It is hard to compare a cover with interior art. Therefore I compared BB #1 cover with other Simon covers that I feel more certain about. There are a number of penciling traits that are unique to this comic. Also at this period I believe Joe was doing his own inking. Again on BB #1 there are some inking techniques that I have not seen on any other Simon cover. Like I said I could be wrong but I do not feel this was done by Joe.
Thanks for your comments about Jack’s punches showing up in Blue Beetle and Socko the Seadog. I can’t say I am surprised. It did seem like Joe was adopting a Kirby device to me even though I had not seen a prior example.
I’m finding this all quite educational.

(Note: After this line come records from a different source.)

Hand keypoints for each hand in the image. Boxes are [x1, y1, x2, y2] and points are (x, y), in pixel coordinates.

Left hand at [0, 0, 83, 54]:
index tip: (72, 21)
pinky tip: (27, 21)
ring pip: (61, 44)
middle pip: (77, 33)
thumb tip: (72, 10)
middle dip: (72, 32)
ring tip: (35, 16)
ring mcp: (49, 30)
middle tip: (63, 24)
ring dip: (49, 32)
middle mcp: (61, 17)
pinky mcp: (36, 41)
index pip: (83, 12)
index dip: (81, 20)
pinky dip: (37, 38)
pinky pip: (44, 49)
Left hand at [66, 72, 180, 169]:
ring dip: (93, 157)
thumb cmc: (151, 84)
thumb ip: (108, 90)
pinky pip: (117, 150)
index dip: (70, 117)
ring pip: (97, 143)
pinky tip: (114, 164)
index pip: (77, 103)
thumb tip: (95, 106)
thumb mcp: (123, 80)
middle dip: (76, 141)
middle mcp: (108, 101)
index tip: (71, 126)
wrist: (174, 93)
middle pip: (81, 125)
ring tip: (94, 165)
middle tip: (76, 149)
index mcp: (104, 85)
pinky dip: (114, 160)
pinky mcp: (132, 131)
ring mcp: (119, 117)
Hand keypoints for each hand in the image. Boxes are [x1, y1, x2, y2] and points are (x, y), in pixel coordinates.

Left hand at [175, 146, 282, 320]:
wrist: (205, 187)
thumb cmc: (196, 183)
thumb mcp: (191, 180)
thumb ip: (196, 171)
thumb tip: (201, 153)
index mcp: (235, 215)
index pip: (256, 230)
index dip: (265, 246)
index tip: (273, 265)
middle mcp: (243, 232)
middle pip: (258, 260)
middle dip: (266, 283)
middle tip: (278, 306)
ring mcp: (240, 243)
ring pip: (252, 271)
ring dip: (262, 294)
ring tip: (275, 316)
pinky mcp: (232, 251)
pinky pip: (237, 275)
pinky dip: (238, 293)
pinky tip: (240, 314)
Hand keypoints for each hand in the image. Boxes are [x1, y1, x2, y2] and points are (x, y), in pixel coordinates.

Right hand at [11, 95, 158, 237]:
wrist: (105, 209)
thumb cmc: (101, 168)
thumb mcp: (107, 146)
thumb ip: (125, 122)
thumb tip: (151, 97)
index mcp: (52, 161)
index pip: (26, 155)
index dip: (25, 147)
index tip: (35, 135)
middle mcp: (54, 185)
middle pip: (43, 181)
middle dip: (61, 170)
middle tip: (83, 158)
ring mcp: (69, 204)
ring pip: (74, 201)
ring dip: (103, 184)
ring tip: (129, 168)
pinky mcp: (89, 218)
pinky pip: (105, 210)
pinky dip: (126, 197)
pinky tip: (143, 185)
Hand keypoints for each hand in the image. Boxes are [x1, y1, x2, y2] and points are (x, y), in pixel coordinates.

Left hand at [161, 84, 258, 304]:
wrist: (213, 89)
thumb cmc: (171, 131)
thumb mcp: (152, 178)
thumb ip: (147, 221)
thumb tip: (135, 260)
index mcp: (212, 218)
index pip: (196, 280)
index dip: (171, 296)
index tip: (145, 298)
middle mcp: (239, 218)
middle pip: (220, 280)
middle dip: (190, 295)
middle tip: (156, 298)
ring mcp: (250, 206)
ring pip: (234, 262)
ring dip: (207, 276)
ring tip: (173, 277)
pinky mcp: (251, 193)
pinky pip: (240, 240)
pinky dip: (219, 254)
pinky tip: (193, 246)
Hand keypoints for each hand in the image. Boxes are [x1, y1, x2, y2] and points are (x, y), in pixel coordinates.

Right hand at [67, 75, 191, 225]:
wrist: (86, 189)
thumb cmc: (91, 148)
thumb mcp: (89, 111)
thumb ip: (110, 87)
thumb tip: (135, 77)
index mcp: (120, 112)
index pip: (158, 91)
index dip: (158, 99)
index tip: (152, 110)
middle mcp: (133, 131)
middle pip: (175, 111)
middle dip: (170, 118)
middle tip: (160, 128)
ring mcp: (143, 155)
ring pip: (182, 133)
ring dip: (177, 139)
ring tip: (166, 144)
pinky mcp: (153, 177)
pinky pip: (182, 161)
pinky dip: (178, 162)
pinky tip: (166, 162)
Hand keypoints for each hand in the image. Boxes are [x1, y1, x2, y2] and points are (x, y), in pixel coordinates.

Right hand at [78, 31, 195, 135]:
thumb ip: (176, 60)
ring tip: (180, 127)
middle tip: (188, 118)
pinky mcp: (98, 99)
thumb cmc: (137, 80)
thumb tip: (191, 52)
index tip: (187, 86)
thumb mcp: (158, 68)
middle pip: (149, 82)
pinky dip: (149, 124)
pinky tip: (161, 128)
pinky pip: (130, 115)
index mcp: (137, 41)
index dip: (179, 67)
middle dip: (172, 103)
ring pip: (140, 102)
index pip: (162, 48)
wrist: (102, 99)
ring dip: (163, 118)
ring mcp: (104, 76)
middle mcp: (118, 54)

Taking a good long look at the work of Simon in this period side by side with Kirby’s work, I too believe that the Champion 8 cover is by Joe Simon. It’s interesting to see all the examples of Simon’s work and I’m beginning to get a much better feel for both his style and his “fingerprint”, such as the hero overwhelming the cover.
Kirby dynamics come through full force on the Champion 10 cover. He packed a punch from the get-go, didn’t he?
Keep the lessons coming!
Thanks for your kind words. And there is lots more to come with this serial posts. I just wish I could post more often. Unfortunately getting the images to the quality I feel is needed takes more time then I would like. Please bear with me.
I hear what you say about Champion #10. Pure Kirby and pure magic.